Julien Sitruk: A rising painter in the Parisian underground

by Diane Pernet

“For me, the age means nothing—art does not have an age. If we are an old man or a young person, it does not modify the artistic language at all—the importance is to know what we want to make.”
The screening of the film The Material Boy (2015) by Luizo Vega had just finished on the final day of ASVOFF 8, held at Centre Pompidou, when a tall blonde boy with long flowing hair and the face of an angel approached me. He introduced himself as Julien Sitruk—the artist behind the film’s poster. I was delighted to meet him as I was aware of his work, and what impressed me enormously was the fact that even though he was just sixteen years old, he had already had a solo painting exhibition and coverage in art magazines. He is now seventeen and may still be in high school but is already becoming known as a photographer, designer, stylist, make-up artist… and I think he also sings.

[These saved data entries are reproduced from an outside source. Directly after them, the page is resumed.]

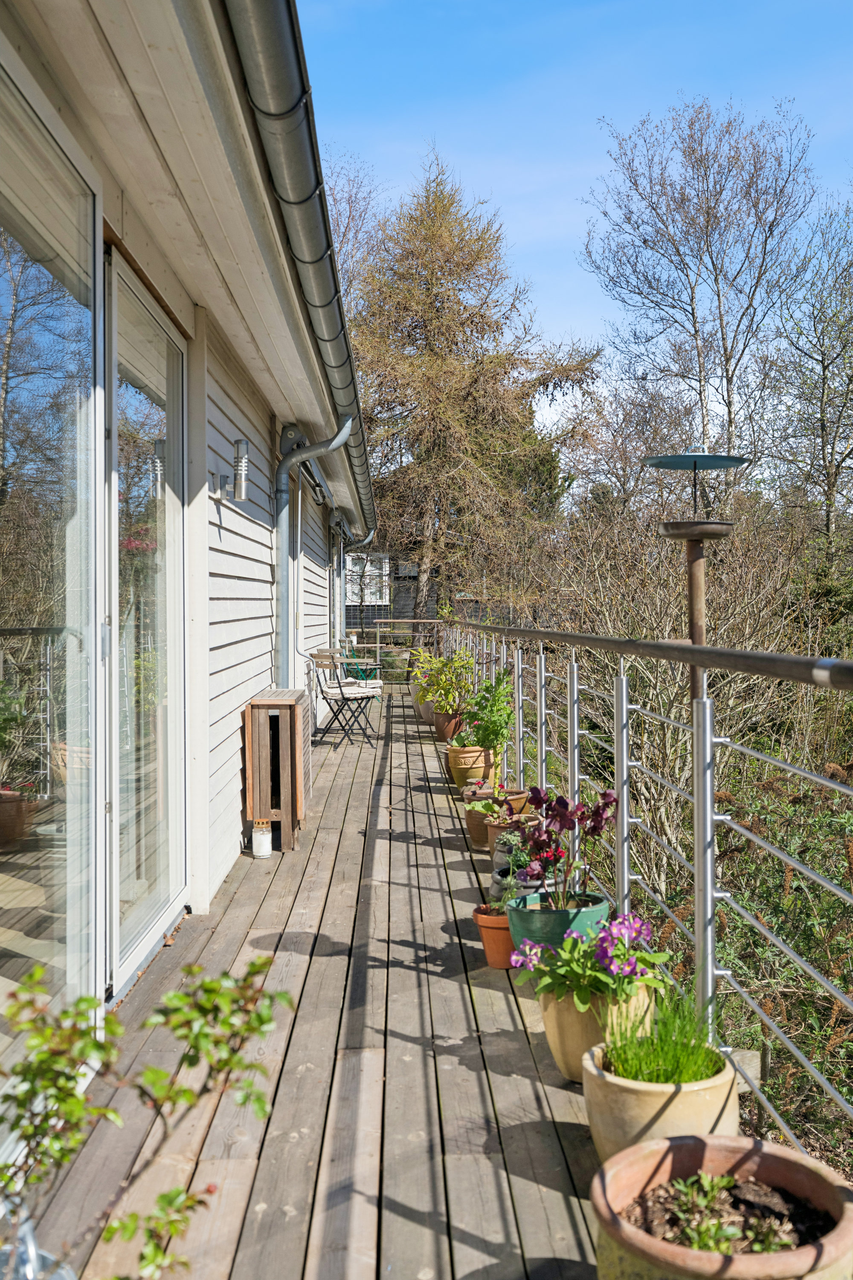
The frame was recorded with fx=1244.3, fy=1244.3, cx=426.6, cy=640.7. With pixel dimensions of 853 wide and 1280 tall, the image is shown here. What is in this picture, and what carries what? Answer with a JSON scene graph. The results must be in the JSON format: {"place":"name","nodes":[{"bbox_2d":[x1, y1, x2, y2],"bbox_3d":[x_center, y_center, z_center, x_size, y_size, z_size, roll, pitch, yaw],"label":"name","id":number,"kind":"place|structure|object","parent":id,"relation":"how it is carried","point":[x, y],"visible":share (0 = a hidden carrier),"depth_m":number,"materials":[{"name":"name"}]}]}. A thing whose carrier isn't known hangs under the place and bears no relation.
{"place":"outdoors","nodes":[
{"label":"outdoors","id":0,"kind":"place"},
{"bbox_2d":[0,0,378,1152],"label":"house","id":1,"kind":"structure","parent":0,"point":[245,685],"depth_m":4.01,"materials":[{"name":"paint"}]},
{"bbox_2d":[0,50,103,1146],"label":"sliding glass door","id":2,"kind":"structure","parent":1,"relation":"in","point":[13,284],"depth_m":2.86,"materials":[{"name":"clear glass"}]},
{"bbox_2d":[102,246,189,997],"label":"sliding glass door","id":3,"kind":"structure","parent":1,"relation":"in","point":[175,426],"depth_m":4.23,"materials":[{"name":"clear glass"}]},
{"bbox_2d":[212,437,250,501],"bbox_3d":[-0.880,-0.761,5.569,0.176,0.279,0.110,0,1,-1],"label":"wall lamp","id":4,"kind":"object","parent":1,"relation":"attached to","point":[245,462],"visible":0.99,"depth_m":5.54,"materials":[{"name":"metal"}]},
{"bbox_2d":[220,0,376,534],"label":"rain gutter","id":5,"kind":"object","parent":1,"relation":"attached to","point":[269,31],"visible":0.93,"depth_m":4.22,"materials":[{"name":"grey metal"}]},
{"bbox_2d":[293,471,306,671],"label":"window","id":6,"kind":"structure","parent":1,"relation":"in","point":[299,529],"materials":[{"name":"white"}]},
{"bbox_2d":[274,416,354,690],"bbox_3d":[-0.708,-0.291,8.099,0.755,2.410,0.225,0,1,-1],"label":"downspout","id":7,"kind":"object","parent":1,"relation":"attached to","point":[297,459],"visible":0.72,"depth_m":8.08,"materials":[{"name":"grey metal"}]},
{"bbox_2d":[335,517,373,656],"bbox_3d":[-0.896,-0.408,16.054,0.704,2.362,0.326,0,1,-1],"label":"downspout","id":8,"kind":"object","parent":1,"relation":"attached to","point":[341,547],"visible":0.7,"depth_m":16.03,"materials":[{"name":"grey metal"}]},
{"bbox_2d":[14,689,619,1279],"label":"wooden deck","id":9,"kind":"structure","parent":0,"point":[362,840],"materials":[{"name":"brown wood"}]},
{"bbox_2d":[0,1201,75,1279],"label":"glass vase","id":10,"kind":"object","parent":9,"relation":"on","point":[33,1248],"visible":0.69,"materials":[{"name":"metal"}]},
{"bbox_2d":[250,819,273,856],"bbox_3d":[-0.804,0.957,6.037,0.112,0.180,0.113,0,1,-1],"label":"jar","id":11,"kind":"object","parent":9,"relation":"on","point":[262,842],"visible":0.99,"depth_m":5.99,"materials":[{"name":"white glass"}]},
{"bbox_2d":[243,690,310,850],"bbox_3d":[-0.776,0.674,6.552,0.306,0.730,0.800,0,1,-1],"label":"wooden cabinet","id":12,"kind":"object","parent":9,"relation":"on","point":[282,715],"visible":0.94,"depth_m":6.21,"materials":[{"name":"brown wood"}]},
{"bbox_2d":[308,651,379,745],"bbox_3d":[-0.767,0.510,11.388,0.555,0.891,0.530,-1,1,-44],"label":"folding chair","id":13,"kind":"object","parent":9,"relation":"on","point":[341,695],"visible":0.98,"depth_m":11.29,"materials":[{"name":"metal"}]},
{"bbox_2d":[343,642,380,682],"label":"garden chair","id":14,"kind":"object","parent":9,"relation":"on","point":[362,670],"visible":0.46,"depth_m":16.44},
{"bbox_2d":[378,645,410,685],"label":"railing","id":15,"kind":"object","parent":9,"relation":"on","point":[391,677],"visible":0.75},
{"bbox_2d":[349,615,442,688],"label":"railing","id":16,"kind":"object","parent":9,"relation":"on","point":[379,644],"visible":0.48,"depth_m":18.65,"materials":[{"name":"metal"}]},
{"bbox_2d":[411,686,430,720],"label":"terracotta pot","id":17,"kind":"object","parent":9,"relation":"on","point":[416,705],"visible":0.37,"depth_m":13.41,"materials":[{"name":"ceramic"}]},
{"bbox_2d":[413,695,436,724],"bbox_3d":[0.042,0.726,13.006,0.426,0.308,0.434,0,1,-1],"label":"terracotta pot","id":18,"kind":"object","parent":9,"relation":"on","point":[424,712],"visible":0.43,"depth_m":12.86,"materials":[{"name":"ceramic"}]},
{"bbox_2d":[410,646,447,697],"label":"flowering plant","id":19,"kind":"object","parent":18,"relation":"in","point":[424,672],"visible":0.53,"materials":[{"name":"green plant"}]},
{"bbox_2d":[431,709,465,741],"bbox_3d":[0.199,0.772,11.099,0.346,0.276,0.341,0,1,-1],"label":"terracotta pot","id":20,"kind":"object","parent":9,"relation":"on","point":[449,717],"visible":0.72,"depth_m":10.98,"materials":[{"name":"ceramic"}]},
{"bbox_2d":[413,647,475,713],"bbox_3d":[0.176,0.344,10.761,0.658,0.595,0.657,0,1,29],"label":"potted plant","id":21,"kind":"object","parent":20,"relation":"in","point":[446,685],"visible":0.85,"depth_m":10.67,"materials":[{"name":"green plant"}]},
{"bbox_2d":[445,743,493,788],"bbox_3d":[0.291,0.836,8.197,0.328,0.272,0.327,0,1,19],"label":"terracotta pot","id":22,"kind":"object","parent":9,"relation":"on","point":[464,760],"visible":0.7,"depth_m":8.07,"materials":[{"name":"ceramic"}]},
{"bbox_2d":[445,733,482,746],"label":"potted plant","id":23,"kind":"object","parent":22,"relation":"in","point":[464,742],"visible":0.46,"depth_m":8.35,"materials":[{"name":"green plant"}]},
{"bbox_2d":[462,670,513,775],"bbox_3d":[0.362,0.472,7.152,0.347,0.650,0.390,0,1,-1],"label":"green plant","id":24,"kind":"object","parent":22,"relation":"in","point":[486,742],"visible":0.91,"depth_m":7.11,"materials":[{"name":"green plant"}]},
{"bbox_2d":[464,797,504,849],"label":"terracotta pot","id":25,"kind":"object","parent":9,"relation":"on","point":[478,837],"visible":0.5,"depth_m":6.29,"materials":[{"name":"ceramic"}]},
{"bbox_2d":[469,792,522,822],"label":"potted plant","id":26,"kind":"object","parent":25,"relation":"in","point":[496,807],"visible":0.75,"depth_m":6.01,"materials":[{"name":"green plant"}]},
{"bbox_2d":[472,904,514,968],"bbox_3d":[0.265,1.005,4.190,0.225,0.176,0.224,0,1,-1],"label":"terracotta pot","id":27,"kind":"object","parent":9,"relation":"on","point":[506,948],"visible":0.6,"depth_m":4.13,"materials":[{"name":"orange ceramic"}]},
{"bbox_2d":[479,861,521,913],"bbox_3d":[0.255,0.847,4.236,0.193,0.191,0.199,0,1,-1],"label":"small plant","id":28,"kind":"object","parent":27,"relation":"in","point":[498,905],"visible":0.63,"depth_m":4.22,"materials":[{"name":"green plant"}]},
{"bbox_2d":[459,784,529,807],"bbox_3d":[0.379,0.911,6.851,0.353,0.197,0.366,0,1,-1],"label":"terracotta pot","id":29,"kind":"object","parent":9,"relation":"on","point":[513,795],"visible":0.41,"depth_m":6.77,"materials":[{"name":"ceramic"}]},
{"bbox_2d":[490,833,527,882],"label":"flower pot","id":30,"kind":"object","parent":9,"relation":"on","point":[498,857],"visible":0.36,"depth_m":5.28,"materials":[{"name":"grey"}]},
{"bbox_2d":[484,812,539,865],"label":"terracotta pot","id":31,"kind":"object","parent":9,"relation":"on","point":[493,830],"visible":0.37,"depth_m":5.83,"materials":[{"name":"ceramic"}]},
{"bbox_2d":[492,868,552,910],"bbox_3d":[0.380,0.970,4.662,0.269,0.191,0.273,0,1,-1],"label":"flower pot","id":32,"kind":"object","parent":9,"relation":"on","point":[496,888],"visible":0.32,"depth_m":4.60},
{"bbox_2d":[503,889,611,955],"bbox_3d":[0.405,0.928,3.843,0.336,0.233,0.332,0,1,-1],"label":"green pot","id":33,"kind":"object","parent":9,"relation":"on","point":[541,917],"visible":0.47,"depth_m":3.74,"materials":[{"name":"teal ceramic"}]},
{"bbox_2d":[506,783,614,905],"bbox_3d":[0.402,0.632,3.787,0.369,0.389,0.392,0,1,-1],"label":"plant","id":34,"kind":"object","parent":33,"relation":"in","point":[595,825],"visible":0.9,"depth_m":3.76,"materials":[{"name":"purple plant"}]},
{"bbox_2d":[537,981,654,1085],"bbox_3d":[0.432,0.993,3.140,0.303,0.220,0.308,0,1,-1],"label":"terracotta pot","id":35,"kind":"object","parent":9,"relation":"on","point":[553,1040],"visible":0.46,"depth_m":3.06,"materials":[{"name":"ceramic"}]},
{"bbox_2d":[510,907,671,1005],"bbox_3d":[0.411,0.791,3.103,0.418,0.231,0.411,0,1,-1],"label":"flowering plant","id":36,"kind":"object","parent":35,"relation":"in","point":[613,968],"visible":0.76,"depth_m":3.05,"materials":[{"name":"plant"}]},
{"bbox_2d":[447,616,852,1160],"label":"metal railing","id":37,"kind":"object","parent":9,"relation":"attached to","point":[575,732],"visible":0.87,"depth_m":3.43,"materials":[{"name":"metal"}]},
{"bbox_2d":[579,1042,740,1166],"bbox_3d":[0.490,1.005,2.589,0.339,0.213,0.341,0,1,-1],"label":"round pot","id":38,"kind":"object","parent":9,"relation":"on","point":[647,1093],"visible":0.55,"depth_m":2.49,"materials":[{"name":"beige ceramic"}]},
{"bbox_2d":[600,979,725,1087],"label":"grass plant","id":39,"kind":"structure","parent":38,"relation":"in","point":[667,1070],"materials":[{"name":"green plant"}]},
{"bbox_2d":[589,1134,852,1279],"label":"terracotta pot","id":40,"kind":"object","parent":9,"relation":"on","point":[707,1138],"visible":0.75,"depth_m":2.04,"materials":[{"name":"ceramic"}]},
{"bbox_2d":[648,1172,805,1256],"bbox_3d":[0.478,0.938,2.006,0.342,0.064,0.319,0,1,-1],"label":"small plant","id":41,"kind":"object","parent":40,"relation":"in","point":[725,1181],"visible":0.65,"depth_m":2.02,"materials":[{"name":"green plant"}]},
{"bbox_2d":[345,544,439,649],"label":"building","id":42,"kind":"structure","parent":0,"point":[369,609],"depth_m":29.00,"materials":[{"name":"wood"}]},
{"bbox_2d":[344,552,390,604],"bbox_3d":[-1.364,-1.310,26.107,1.293,1.302,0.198,0,1,-1],"label":"window","id":43,"kind":"structure","parent":42,"relation":"in","point":[384,580],"depth_m":26.12,"materials":[{"name":"white paint"}]},
{"bbox_2d":[301,0,852,444],"label":"sky","id":44,"kind":"structure","parent":0,"point":[578,206],"materials":[{"name":"blue"}]},
{"label":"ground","id":45,"kind":"structure","parent":0},
{"bbox_2d":[0,951,307,1279],"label":"shrub","id":46,"kind":"object","parent":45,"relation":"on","point":[180,998],"visible":0.99,"depth_m":1.76,"materials":[{"name":"green plant"}]},
{"bbox_2d":[324,154,387,309],"bbox_3d":[-3.789,-7.436,38.204,6.749,15.071,7.654,0,1,14],"label":"bare tree","id":47,"kind":"object","parent":45,"relation":"on","point":[352,206],"visible":0.26,"depth_m":37.50,"materials":[{"name":"brown plant"}]},
{"bbox_2d":[346,154,598,618],"bbox_3d":[0.343,-4.893,27.538,6.469,11.178,6.458,0,1,28],"label":"conifer tree","id":48,"kind":"object","parent":45,"relation":"on","point":[426,266],"visible":0.88,"depth_m":26.40,"materials":[{"name":"brown plant"}]},
{"bbox_2d":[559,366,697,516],"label":"bare tree","id":49,"kind":"object","parent":45,"relation":"on","point":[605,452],"visible":0.73,"depth_m":28.57,"materials":[{"name":"plant"}]},
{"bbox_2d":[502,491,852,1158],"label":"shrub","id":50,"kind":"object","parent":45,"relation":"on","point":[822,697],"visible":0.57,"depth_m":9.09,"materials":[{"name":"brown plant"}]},
{"bbox_2d":[647,453,751,705],"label":"bird feeder","id":51,"kind":"object","parent":45,"relation":"on","point":[685,457],"visible":0.67,"depth_m":4.55,"materials":[{"name":"brown wood"}]},
{"bbox_2d":[583,97,818,485],"bbox_3d":[6.576,-5.678,28.804,5.844,13.169,5.985,-1,1,-42],"label":"bare tree","id":52,"kind":"object","parent":45,"relation":"on","point":[730,422],"visible":0.96,"depth_m":27.93,"materials":[{"name":"plant"}]},
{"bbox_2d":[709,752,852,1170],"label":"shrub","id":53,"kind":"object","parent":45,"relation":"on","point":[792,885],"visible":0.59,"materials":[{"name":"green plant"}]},
{"bbox_2d":[764,200,852,547],"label":"bare tree","id":54,"kind":"object","parent":45,"relation":"on","point":[824,382],"visible":0.99,"depth_m":23.28,"materials":[{"name":"plant"}]}
]}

Sitruk started painting at the age of ten and has since been an avid fan of fashion, art, and foreign cultures—naturally drawn to strong, iconic figures, such as Rick Owens, Michèle Lamy, Luizo Vega, Andy Warhol, and Jean-Michel Basquiat. As a matter of fact, when I first saw his work I was immediately reminded of the spontaneity of Jean-Michel Basquiat, and his talent is as prodigious.

It speaks volumes that his first solo show was at the Carré Doré Art Gallery in Monaco when he was just 13 years old, and that prior to that he had a long article in AZART after the Editor-in-Chief saw his work and simply could not believe that a 12-year-old boy could have created it. The article came out on his birthday. “It was a big present for me, at my young age,” says the young multi-disciplinarian. “For me, the age means nothing—art does not have an age. If we are an old man or a young person, it does not modify the artistic language at all—the importance is to know what we want to make.”

Sitruk is fascinated by the underground world of art and fashion and the different types of characters that inhabit that world, and all his work is a means of radical self-expression. “I am young, I am shy, and art is for me a means to express a fury and also sweetness that hides in me,” he states. Given his sharp acuity, it’s unsurprising that rather than work with people his own age, Sitruk prefers the company of adults, particularly those with strong identities. “I adore Rick Owens and Michèle Lamy’s universe! I like their lifestyle because it is fascinating, uncluttered, discreet,” he says. “I painted Michèle in a period when I was completely in the universe of Rick Owens—she has an incredible identity.”

More than anything, Sitruk is an artist, but he also has tried his hand at designing clothes and will soon make his debut as an actor in Luizo Vega’s 2016 film Dracula Is Not Dead. What Sitruk admires in Vega is a complete artist that touches on all creative categories, and when Luizo called Sitruk, and asked him to paint his poster he immediately said yes—which, cliché or not, sets him apart in France, because the stock response in France is non, whereas Sitruk has a positivity that aligns him more with Los Angeles—after all, he did not know Luizo at that time nor had he seen the film.

Sitruk has just one more year of high school before he will have to decide which way he wants to go, whether to continue his studies or to go out and do his work. The most important thing for Sitruk is that there is an open door which he can pass through.